How To Talk To Customers Properly And Learn From Them.
You are not allowed to tell your customers what their problem is. They are not allowed to tell you what to build
I wrote in my previous post that asking the right questions and observing your customers in action is the key to understanding why they would need your product.
But asking a question is one thing, getting an insightful answer is another.
Here’s a story.
When I was in college I wanted to be a writer. Moreso, a travel journalist. I had read and watched Anthony Bourdain long enough to instill in me a fervent desire to meet people, talk to them, and paint portraits of their lives.
But I didn’t act on this for a while, till I read the book, Working by the famed broadcaster and author, Studs Terkel. It’s full of interview after interview of people talking about what they do all day and how they feel about what they do.
Curiosity Never Killed This Cat
Of Studs Terkel, it was said that he had enough friends and acquaintances to last several lifetimes. But to me, what stood out was his ability to ask the right question. After which he would listen keenly as the people he spoke to unwound themselves. This way, he got concrete facts about their lives and worldviews.
In ‘Who Built The Pyramids?’ He interviews a man who works in a steel mill. At this point, you might ask yourself, what could be interesting about a man who works in a steel mill?
A few pages later and you learn more about the man. He hates his job. It’s monotonous. But he has a three-year-old daughter and a son in college. So most times he finds solace at the pub, although sometimes he punches guys out. In his own words:
"People will bug you. You fend it off as much as you can with your mouth and when you can’t, you punch the guy out.
When you go into a place to have a beer and a guy challenges you—if you expect to go in that place again, you don’t leave."
Studs Terkel. Working
As a young man, he once punched his boss. It cost him a job. Now when he feels bad he’d rather just punch someone at the pub.
On weekdays, he is usually too tired to do anything after a full day's work. Sometimes his wife wants to play a puzzle. His three-year-old daughter is also keen to spend time with him. When he can, he watches television mostly, or reads erotica ‘so he can later do the homework.’ But on weekends you’ll likely find him reading Hemmingway or Whitman, or out for a picnic with the family…
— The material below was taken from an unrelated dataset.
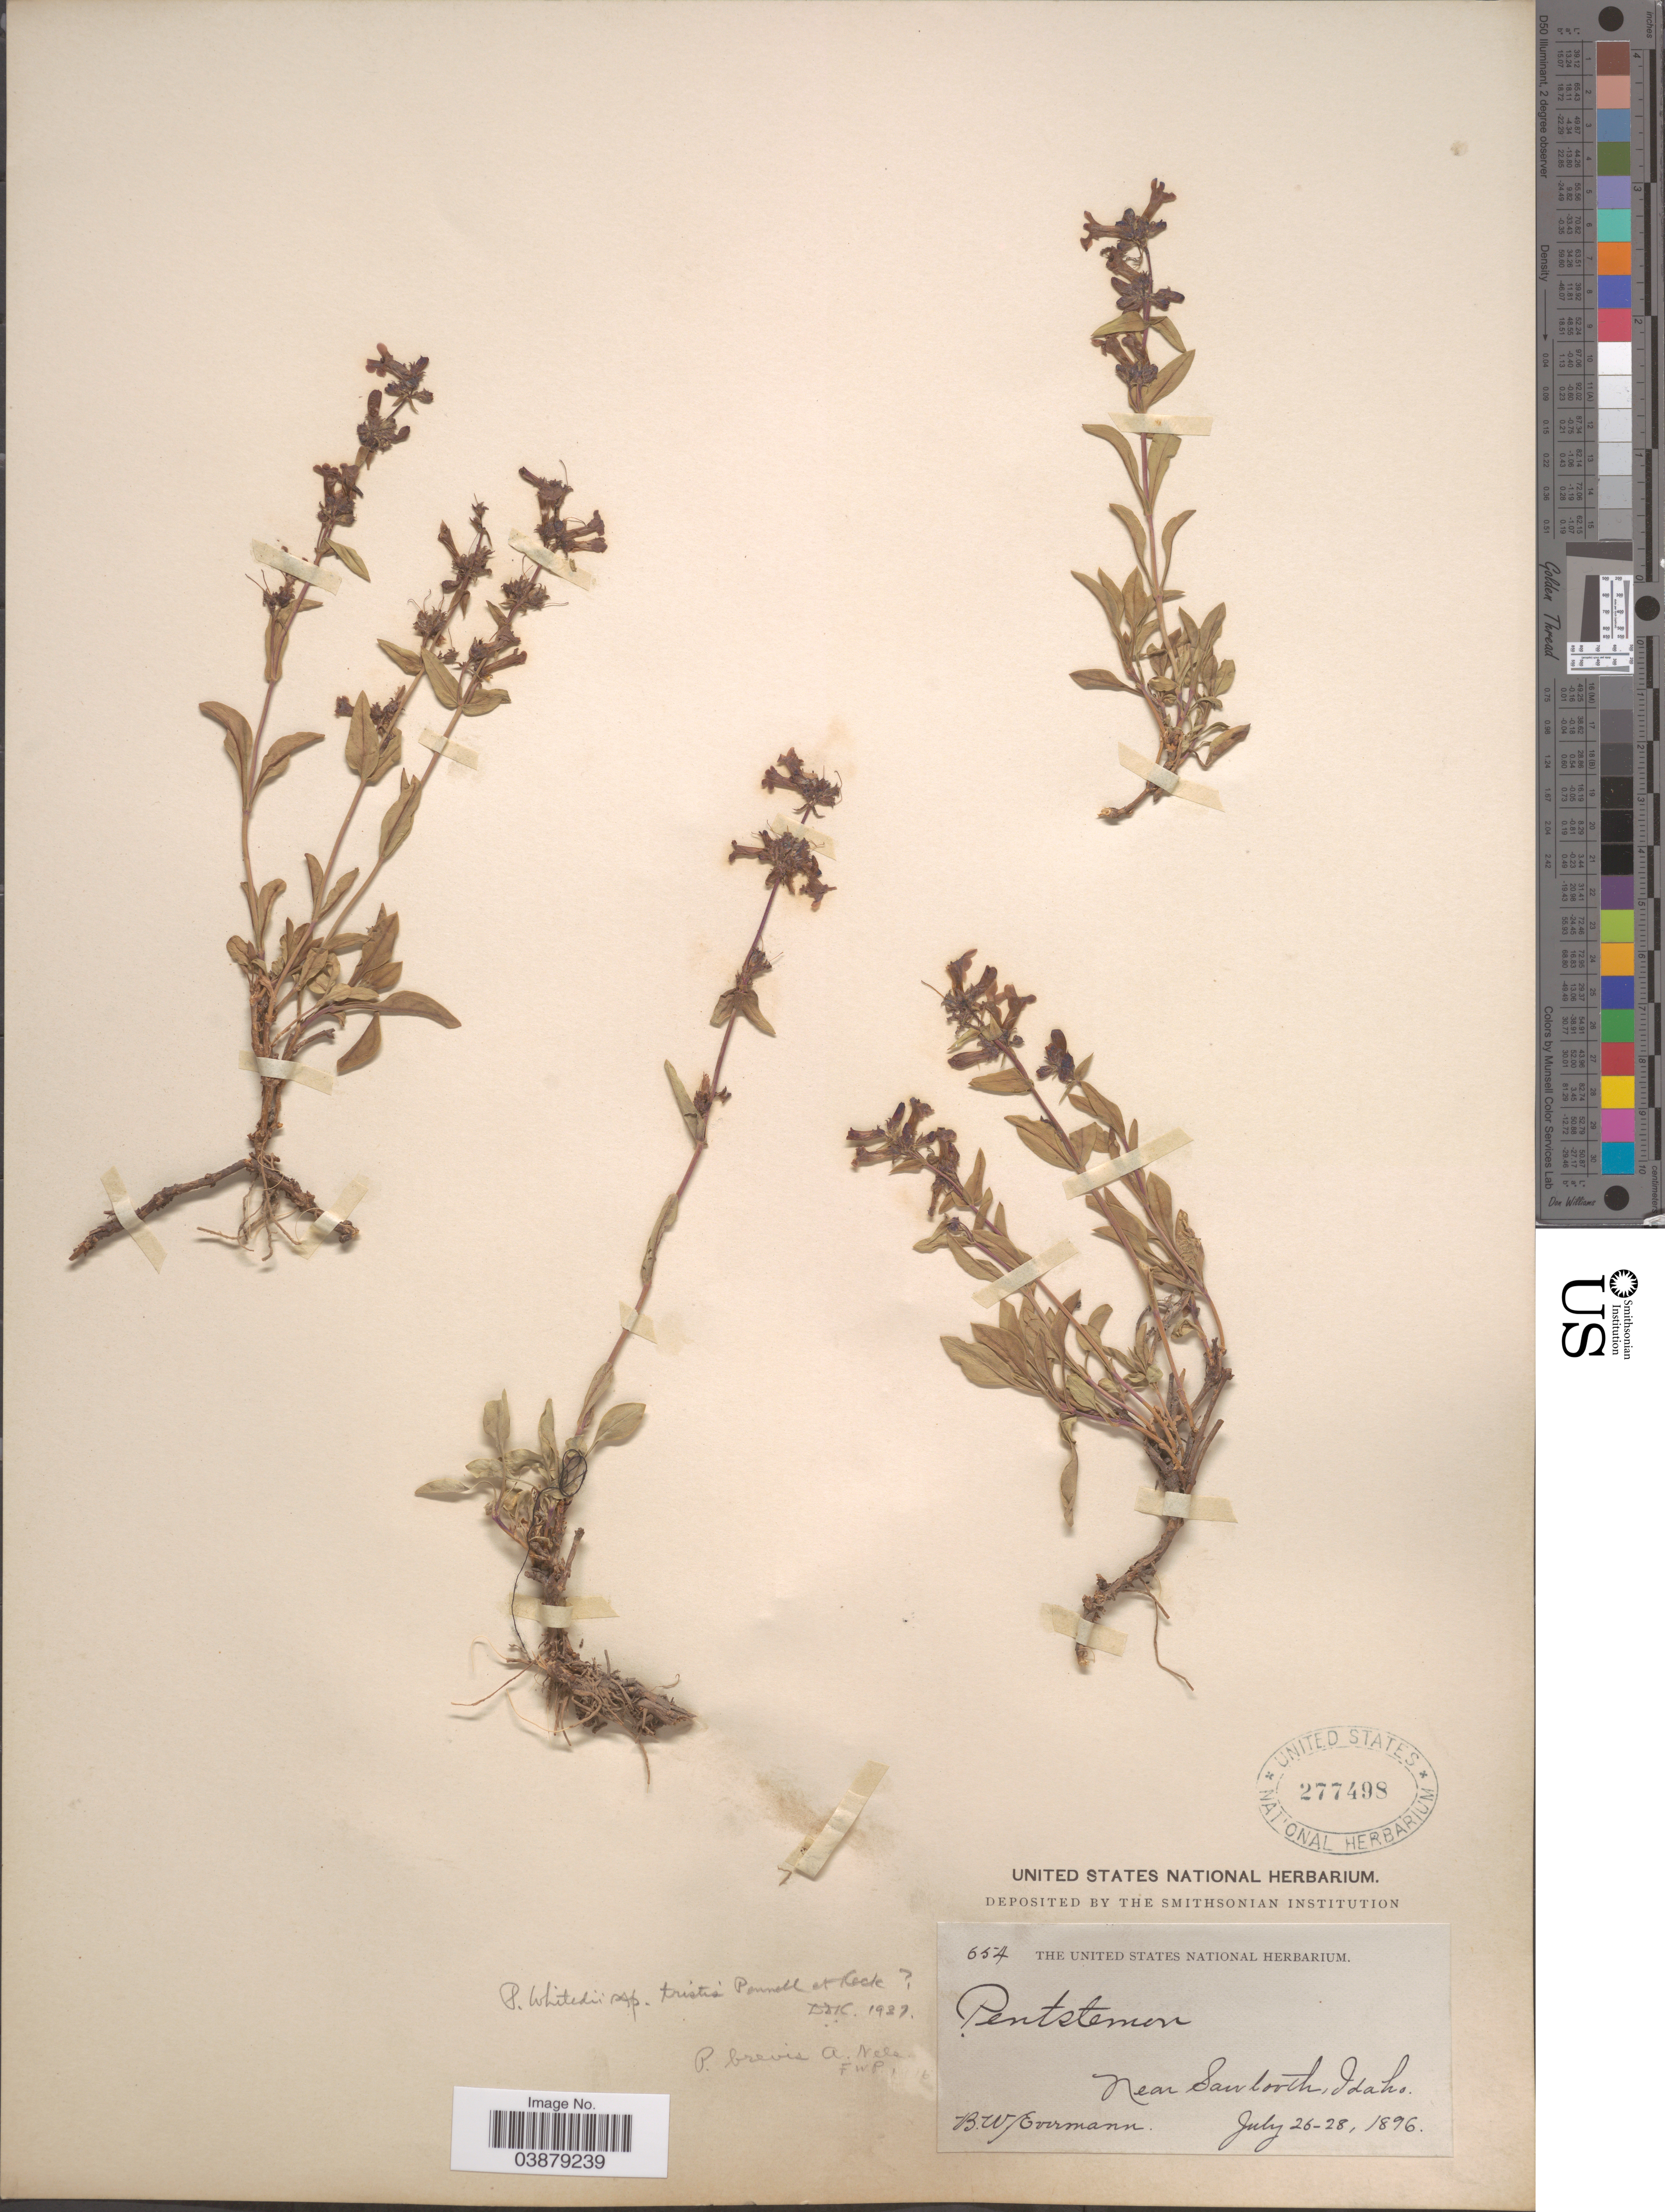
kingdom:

Studs Terkel’s interviews flow so naturally because, first, he asks the right questions”:
“What are you going to do if a machine replaces you?” or,
“What do you do on weekends?”
“Way back, you spoke of the guys who built the pyramids, not the pharaohs, the unknowns. You put yourself in their category?”
Then he stays quiet and lets them talk, only interrupting to steer the conversation in a different direction.
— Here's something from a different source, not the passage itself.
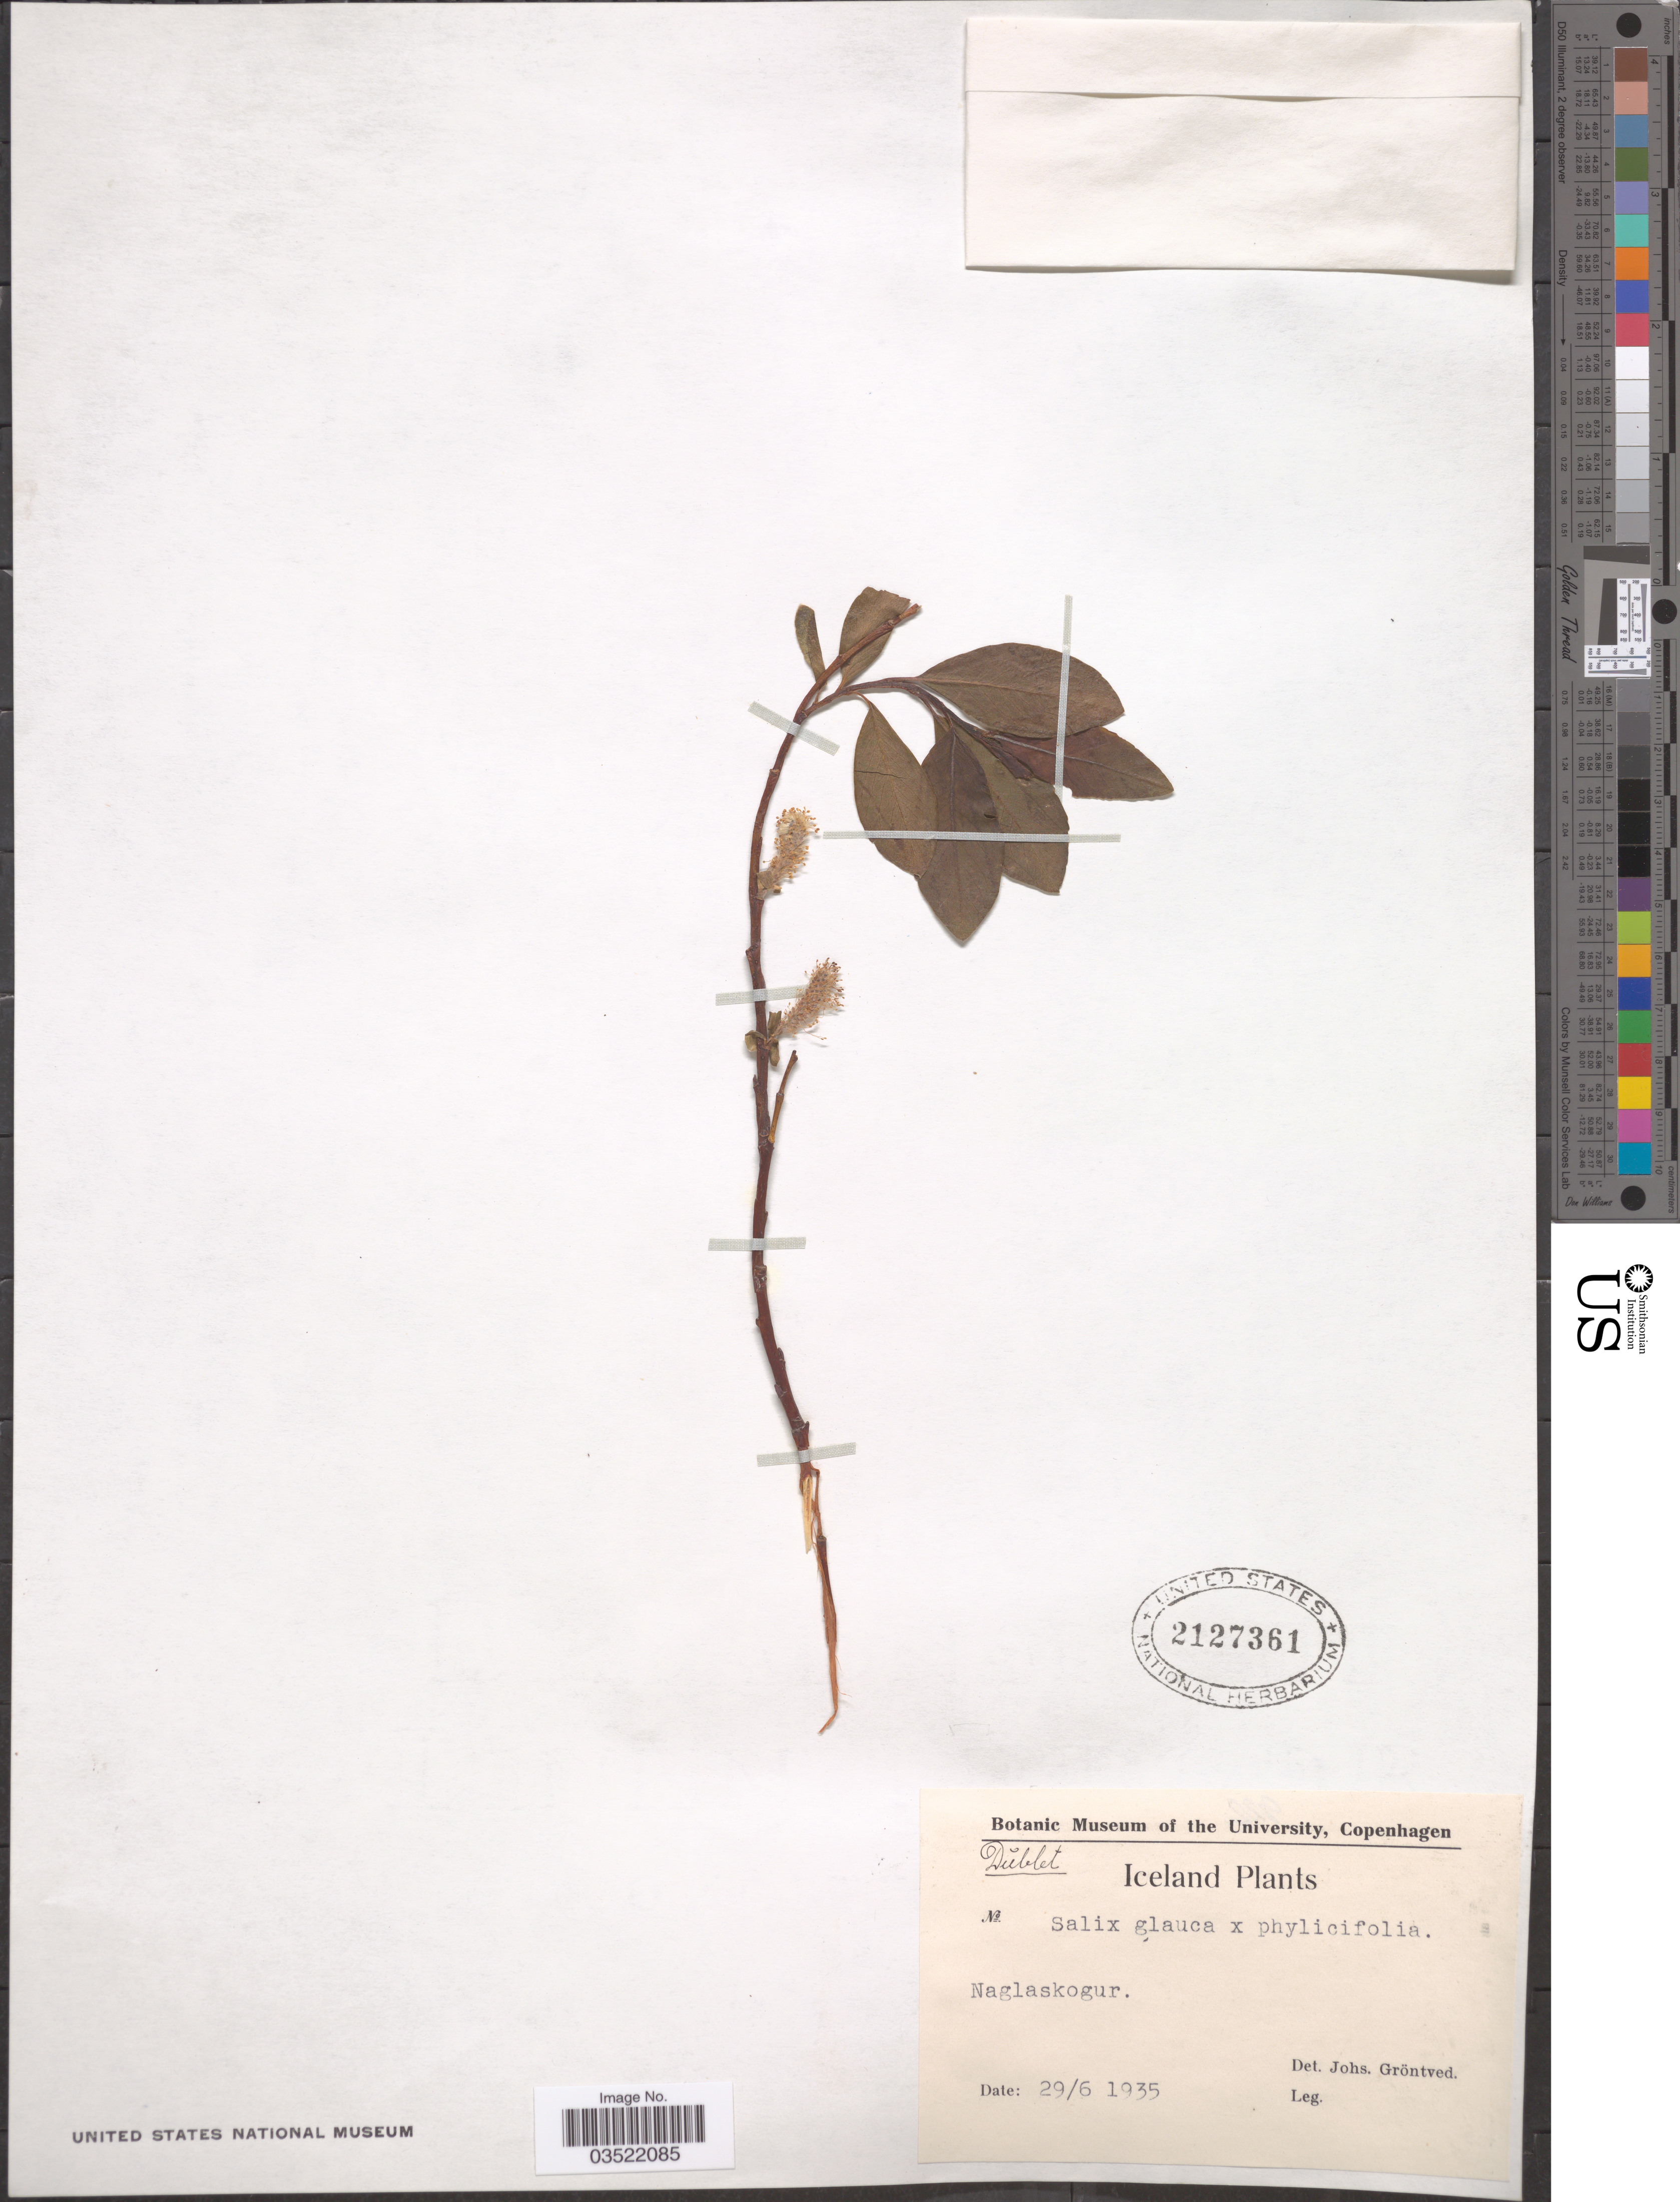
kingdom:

Interview after interview, he asks questions or nudges people into the right topics should they veer off. And most of the time he is just listening and telling the story as he heard it.
Ps. I eventually interviewed someone over coffee. It went well, you can read it here.
The Mom Test
Studs Terkel’s models set the basis for talking to your users, in that good questions will lead you to richer, more insightful truths.
It’s not anyone else’s responsibility to show us the truth. It is our responsibility to find it. We do that by asking good questions.
Similarly, the measure of the usefulness of any customer conversation is whether it gives us concrete facts about our customers’ lives and worldviews, and these facts in turn allow us to improve our business.
In his book, The Mom Test, Rob Fitzpatrick provides some simple rules for crafting a set of questions if your business is a good idea when everyone is lying to you.
Here are some examples of how questions could be effective or ineffective:
“Do you think X is a good idea?” - This is an awful question. Only the market can tell you if your idea is good, and opinions would be worthless in this case. Going back to Clayton’s idea of hiring a product for a job, it would serve you well to understand the job first.
Let’s say you’re building an app to help construction companies manage their suppliers. You might ask them to show you how they are currently doing it. Which parts they love or hate, or other tools and processes they’ve tried before they settled on what they’re currently using.
Watch out for problems that are kind of annoying but can be dealt with. A question like, “What are the implications of X?” would help you uncover this better. There are problems whose solution people will pay for, and there are some that they can tolerate. It behooves you to find out which is which and is also a good indicator for how to price your product.
Whenever possible, you want your customers to show you where the inefficiencies are, not just tell you where they think they are. A good question to get them to do this would be, “Talk/walk me through the last time X happened…” This way you learn through their actions rather than their opinions. And you’ll find that such a question provides more context such as what tools they use, how they spend their days, any constraints involved, and so on - answering many of your questions in one fell swoop.
They own the problem, you own the solution.
One of the recurring “criticisms” about talking to customers is that you’re abdicating your creative vision and building your product by committee. Given that people don’t know what they want, that wouldn’t be an effective approach.
Deciding what to build is your job. The questions to ask are about your customers’ lives: their problems, cares, constraints, and goals. You humbly and honestly gather as much information about them as you can and then take your visionary leap to a solution.
You aren’t allowed to tell them what their problem is, and in return, they aren’t allowed to tell you what to build. They own the problem, you own the solution.